Another limitation is the difficulty of handling iridescent sarees, especially silk sarees. Silk can show many color variations due to light reflection, angle, weave structure, and yarn luster. When such sarees are recolored, some details may be lost because the image contains a wide range of hue values.
The authors suggest that training on a larger and more diverse dataset can improve performance. They also mention that the method can be extended beyond color alteration to pattern transfer or design modification. The approach may also be applied to other garments such as shirts, trousers, kurtas, blouses, pants, and kimonos.

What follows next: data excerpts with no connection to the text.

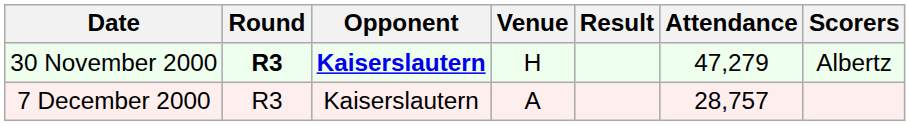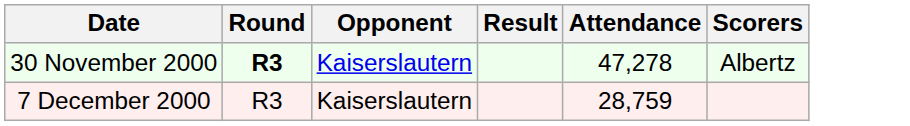- column: Venue | H | A
30 November 2000 | Opponent: bold -> normal
30 November 2000 | Attendance: 47,279 -> 47,278
7 December 2000 | Attendance: 28,757 -> 28,759
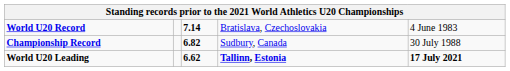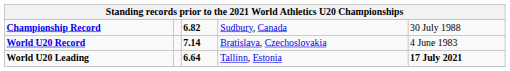rows swapped: World U20 Record <-> Championship Record
World U20 Leading | column 3: 6.62 -> 6.64
World U20 Leading | column 4: bold -> normal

| Limitation | Possible Improvement |
|---|---|
| Unconventional poses | Train on more diverse draping and posture datasets. |
| Iridescent silk sarees | Use material-aware color models and illumination correction. |
| Limited test set | Evaluate on larger datasets across saree types, lighting, and backgrounds. |
| Color-only modification | Extend to motif, border, and pattern modification. |
| Body-border focus | Extend segmentation to pallu, blouse, motifs, zari, and fall areas. |
13. Simple Summary
This paper proposes an automated method for changing the colors of different saree components. The system first detects whether the image contains a human wearing a saree or only a saree. It removes background where required, segments the saree body and border using Mask R-CNN, and then changes the color of selected regions using HSV hue manipulation.
The key strength of the method is that it allows body and border colors to be changed separately while preserving texture, folds, contrast, and brightness. The reported segmentation accuracy is \(93.01\%\) for saree body and \(89.23\%\) for saree border.
For the saree industry, this work is valuable because it can reduce manual photo-editing effort and help retailers, designers, and customers visualize multiple color options before production or purchase.
14. General Disclaimer
This article is an educational explanation of the research paper “Automatic Classification and Color Changing of Saree Components using Deep Learning Techniques.” It is intended for conceptual understanding, academic discussion, and research learning. Some technical details have been simplified for readability. For exact methodology, implementation details, experimental settings, and complete results, readers should refer to the original paper.